ファシズムへの一里塚? 問われているのは今後の展望!

―北朝鮮問題に見る 政治への不満と不安の充満―


 9月10日。石原都知事が、自民党総裁選で亀井候補を応援する演説の中で外務省の田中審議官宅に爆発物が置かれた事件について、「田中均というやつ、今度爆弾しかけられて、あったり前の話だ。政治家に言わずに、いるかいないかわからないミスターXと私は交渉したといって、向こうのいいなりになる」と発言して物議をかもした事件は、まだ記憶に新しい。彼は25日の都議会答弁でも「売国だと思う。だから万死に値するということで、ああいう表現をした」と語り、さらに「片言隻句にバカなメディアがダボハゼのごとく食いついた」とマスメディア批判を展開、自分の発言については、「ゴルフでいえばパーオン。国民はこれをきっかけに外務省が何をやったか認識し直してくれた」と自賛した。
 以上の対応を見ればこの発言は、北朝鮮外交について官僚を批判し、官僚批判の強い世論に乗ることで自らの政治的立場の強化をはかる意図でなされた、確信犯的発言であったと考えざるをえない。

▼潜在的な「テロ容認」の国民感情

 しかし本稿で問題にしたいのは、この発言そのものではない。問題にしたいのは、石原発言に対する「国民」の反応である。
 9月12日の毎日新聞夕刊によれば、12日正午までに都庁によせられた意見538件のうち、石原発言に反対するもの283件、賛成するもの255件と、賛否あい半ばしていたという。中には「みんなが心の中で思っていることをよく言ってくれた」という賛成意見もあったという。
 石原発言は、明確に「テロ容認」ととれる発言で、これに賛同を示すものが半数を占めていたということは、テロ容認の感情が「国民」の多数に潜在している可能性がある。
 評論家の松本健一氏は毎日新聞9月18日夕刊の寄稿文で、テロを容認する石原発言への賛意の表明について、戦前の1930年代における官僚や政治家に対する「一人一殺」のテロに対する「国民的」共感も当時の官僚批判・政党政治批判に基礎があり、そのまま満州侵略・日中戦争・太平洋戦争へと繋がったことを直ちに連想させるとして、「テロへの芽は小さなうちに刈り取るべき」との警告を発している。はたしてそうとらえて良いのだろうか。

▼食料支援をめぐって二分する国論

 ここに興味深い資料がある。通信販売大手のカタログハウスが、主力雑誌「通販生活」2003年夏号で行った、「北朝鮮への食料支援についての国民投票」の結果である。この投票は、4月23日から6月30日の期間に実施されたものである。

> _提供エントリ_
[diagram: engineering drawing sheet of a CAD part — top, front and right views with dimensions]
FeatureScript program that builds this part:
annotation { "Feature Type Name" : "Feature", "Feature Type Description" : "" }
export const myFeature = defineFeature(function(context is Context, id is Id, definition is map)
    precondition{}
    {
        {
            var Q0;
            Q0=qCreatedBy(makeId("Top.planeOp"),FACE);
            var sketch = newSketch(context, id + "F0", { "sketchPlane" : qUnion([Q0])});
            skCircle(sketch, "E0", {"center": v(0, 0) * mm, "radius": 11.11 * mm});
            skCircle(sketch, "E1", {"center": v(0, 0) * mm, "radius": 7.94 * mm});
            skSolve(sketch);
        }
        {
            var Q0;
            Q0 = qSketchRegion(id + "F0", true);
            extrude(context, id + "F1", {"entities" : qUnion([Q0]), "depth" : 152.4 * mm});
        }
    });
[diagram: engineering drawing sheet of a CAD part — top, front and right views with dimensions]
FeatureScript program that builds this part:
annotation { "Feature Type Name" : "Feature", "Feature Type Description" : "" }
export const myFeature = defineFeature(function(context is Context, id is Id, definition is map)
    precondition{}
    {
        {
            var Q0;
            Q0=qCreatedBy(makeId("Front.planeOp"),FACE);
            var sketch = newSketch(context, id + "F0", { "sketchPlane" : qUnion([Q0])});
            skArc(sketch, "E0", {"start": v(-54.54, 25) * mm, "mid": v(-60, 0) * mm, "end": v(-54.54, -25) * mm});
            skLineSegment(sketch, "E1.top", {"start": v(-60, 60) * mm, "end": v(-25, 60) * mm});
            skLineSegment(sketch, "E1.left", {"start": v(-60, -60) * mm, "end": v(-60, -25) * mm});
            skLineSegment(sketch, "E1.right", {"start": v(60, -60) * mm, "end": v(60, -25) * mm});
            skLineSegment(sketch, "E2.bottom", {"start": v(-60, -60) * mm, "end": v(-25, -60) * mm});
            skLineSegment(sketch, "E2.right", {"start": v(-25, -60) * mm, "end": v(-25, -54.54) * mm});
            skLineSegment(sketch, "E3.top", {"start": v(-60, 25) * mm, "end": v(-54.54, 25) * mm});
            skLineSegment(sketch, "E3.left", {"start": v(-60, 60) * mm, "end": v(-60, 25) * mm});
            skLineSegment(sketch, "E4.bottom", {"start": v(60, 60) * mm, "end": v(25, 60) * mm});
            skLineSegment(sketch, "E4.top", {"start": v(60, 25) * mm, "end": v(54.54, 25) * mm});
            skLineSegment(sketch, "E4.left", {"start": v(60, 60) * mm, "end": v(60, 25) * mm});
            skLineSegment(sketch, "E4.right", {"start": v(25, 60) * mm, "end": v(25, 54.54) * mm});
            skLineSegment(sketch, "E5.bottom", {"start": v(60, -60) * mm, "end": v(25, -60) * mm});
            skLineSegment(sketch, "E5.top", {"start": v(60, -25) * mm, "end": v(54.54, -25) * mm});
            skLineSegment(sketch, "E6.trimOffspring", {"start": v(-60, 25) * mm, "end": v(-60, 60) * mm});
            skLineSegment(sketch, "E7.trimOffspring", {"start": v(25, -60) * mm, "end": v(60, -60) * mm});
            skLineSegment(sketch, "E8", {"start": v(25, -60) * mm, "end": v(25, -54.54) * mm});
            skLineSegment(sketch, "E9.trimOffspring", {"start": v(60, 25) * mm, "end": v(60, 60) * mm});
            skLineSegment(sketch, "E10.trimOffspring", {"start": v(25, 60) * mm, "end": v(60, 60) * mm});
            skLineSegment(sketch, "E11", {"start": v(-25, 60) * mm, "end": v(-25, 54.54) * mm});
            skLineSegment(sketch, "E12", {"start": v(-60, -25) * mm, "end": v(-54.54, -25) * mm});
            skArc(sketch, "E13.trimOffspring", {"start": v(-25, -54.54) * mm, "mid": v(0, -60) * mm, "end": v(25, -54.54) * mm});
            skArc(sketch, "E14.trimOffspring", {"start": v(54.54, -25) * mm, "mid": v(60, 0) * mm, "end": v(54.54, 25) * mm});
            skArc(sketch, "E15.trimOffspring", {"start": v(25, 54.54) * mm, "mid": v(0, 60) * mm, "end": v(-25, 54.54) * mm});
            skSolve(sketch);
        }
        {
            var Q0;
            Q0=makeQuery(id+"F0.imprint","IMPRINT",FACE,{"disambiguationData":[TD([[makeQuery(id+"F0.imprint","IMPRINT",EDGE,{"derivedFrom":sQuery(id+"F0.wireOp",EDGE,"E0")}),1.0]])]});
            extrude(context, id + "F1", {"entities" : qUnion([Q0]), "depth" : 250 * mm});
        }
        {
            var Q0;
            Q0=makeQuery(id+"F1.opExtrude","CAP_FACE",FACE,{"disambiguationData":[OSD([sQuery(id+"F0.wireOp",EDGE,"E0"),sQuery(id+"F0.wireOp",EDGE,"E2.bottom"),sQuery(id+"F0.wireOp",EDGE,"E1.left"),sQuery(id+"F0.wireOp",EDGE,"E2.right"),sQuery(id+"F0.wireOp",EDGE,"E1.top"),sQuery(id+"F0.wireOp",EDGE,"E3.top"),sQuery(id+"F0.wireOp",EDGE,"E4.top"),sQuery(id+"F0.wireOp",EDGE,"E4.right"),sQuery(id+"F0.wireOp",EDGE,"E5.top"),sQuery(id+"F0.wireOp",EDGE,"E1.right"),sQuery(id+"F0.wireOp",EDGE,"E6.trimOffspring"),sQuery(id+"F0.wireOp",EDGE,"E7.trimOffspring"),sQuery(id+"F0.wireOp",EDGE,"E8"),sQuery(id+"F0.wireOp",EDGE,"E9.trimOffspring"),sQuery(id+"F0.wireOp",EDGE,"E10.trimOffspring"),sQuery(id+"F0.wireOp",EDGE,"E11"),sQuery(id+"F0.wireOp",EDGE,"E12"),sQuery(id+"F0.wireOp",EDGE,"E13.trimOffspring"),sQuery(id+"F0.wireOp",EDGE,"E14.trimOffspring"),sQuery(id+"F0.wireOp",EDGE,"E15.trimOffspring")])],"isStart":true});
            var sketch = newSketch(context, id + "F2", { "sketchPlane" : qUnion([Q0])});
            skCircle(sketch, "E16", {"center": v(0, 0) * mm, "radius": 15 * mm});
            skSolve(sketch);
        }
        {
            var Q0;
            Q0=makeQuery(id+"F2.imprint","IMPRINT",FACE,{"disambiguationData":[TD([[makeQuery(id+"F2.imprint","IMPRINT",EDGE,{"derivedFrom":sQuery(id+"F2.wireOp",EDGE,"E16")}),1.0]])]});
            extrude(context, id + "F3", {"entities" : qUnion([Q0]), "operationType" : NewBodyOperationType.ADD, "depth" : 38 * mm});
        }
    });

> _問題文 1_
引用文のうち、「評論家の松本健一氏は毎日新聞」から「そうとらえて良いのだろうか。」までの部分を引用してください。
> _問題文 2_
引用文によると、9月12日正午までに都庁に寄せられた意見のうち、石原発言に反対するものは何件でしたか。

> _解答全文 1_
評論家の松本健一氏は毎日新聞9月18日夕刊の寄稿文で、テロを容認する石原発言への賛意の表明について、戦前の1930年代における官僚や政治家に対する「一人一殺」のテロに対する「国民的」共感も当時の官僚批判・政党政治批判に基礎があり、そのまま満州侵略・日中戦争・太平洋戦争へと繋がったことを直ちに連想させるとして、「テロへの芽は小さなうちに刈り取るべき」との警告を発している。はたしてそうとらえて良いのだろうか。

> _解答全文 2_
石原発言に反対する意見は283件でした。